In Cerulli’s research, the firm found a trend toward more customers only using banks for traditional services, not additional wealth advisement. In 2024, the number of clients using a mix of traditional banking services and wealth management fell to 44% from 70% back in 2017.

“We do believe that given the large dormant potential client base at banks (i.e., retail depositors), they’re well positioned to grow in the coming years so long as they’re able to 1) identify clients that are a good fit/have a need for more wealth management services and 2) have robust structures in place to incentivize/promote/facilitate referral activity from bankers to advisers,” Matt Zampariolo, a Cerulli research analyst and lead author of the analysis, wrote via email.

Banks can work to increase wealth clients by putting additional services front-and-center along with leveraging internal referrals across its division, Zampariolo noted in teh report.

“Internal referrals are a core competitive advantage of operating as an adviser within the channel and banks should implement best practices to incentivize this activity,” he wrote.

Fiduciary responsibility toward client needs will of course be part of discussions, just as it is when considering qualified plan clients transitioning to higher-fee wealth services.

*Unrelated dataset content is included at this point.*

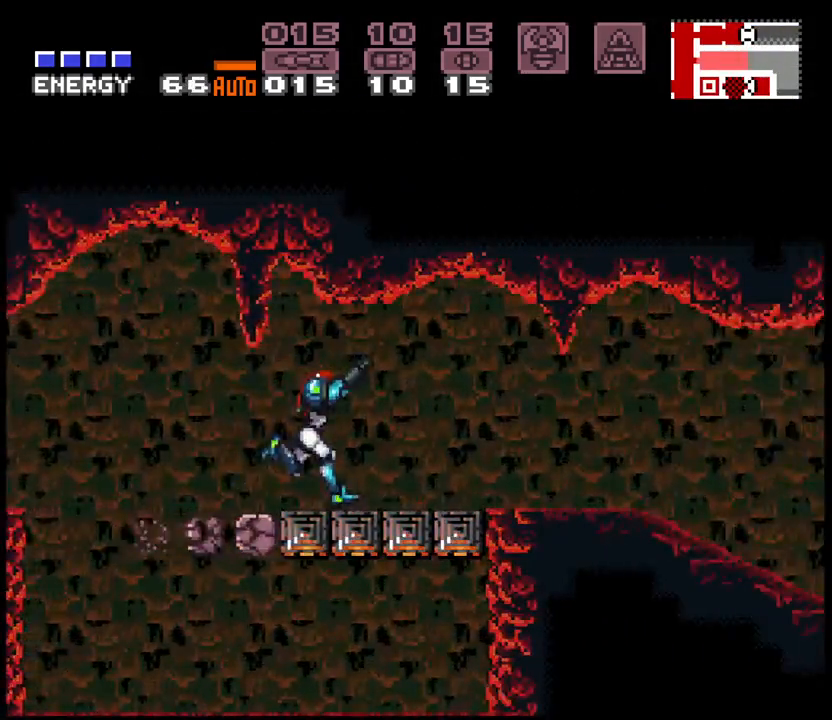
{"buttons": ["A", "R1", "DPAD_RIGHT"], "events": [[17, "L1", "up"], [67, "R1", "down"], [83, "L1", "down"], [150, "L1", "up"], [150, "R1", "up"], [217, "L1", "down"], [217, "R1", "down"], [283, "L1", "up"], [283, "R1", "up"], [350, "R1", "down"], [383, "L1", "down"], [433, "R1", "up"], [450, "L1", "up"], [500, "R1", "down"]]}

According to Cerulli, incentive programs such as one-time bonuses for referring a depository client to an adviser are the most popular among bank executives. That is followed by non-monetary incentives such as recognition programs.

“Banks have an irreplicable opportunity to be the first and final stop on an investor’s financial journey,” Zampariolo wrote.

Banks, similar to qualified retirement plan advisories, are sitting on very large asset pools. According to Cerulli, private banks account for about $3.6 trillion in client assets as of 2023, having added more than $200 billion since the end of 2022.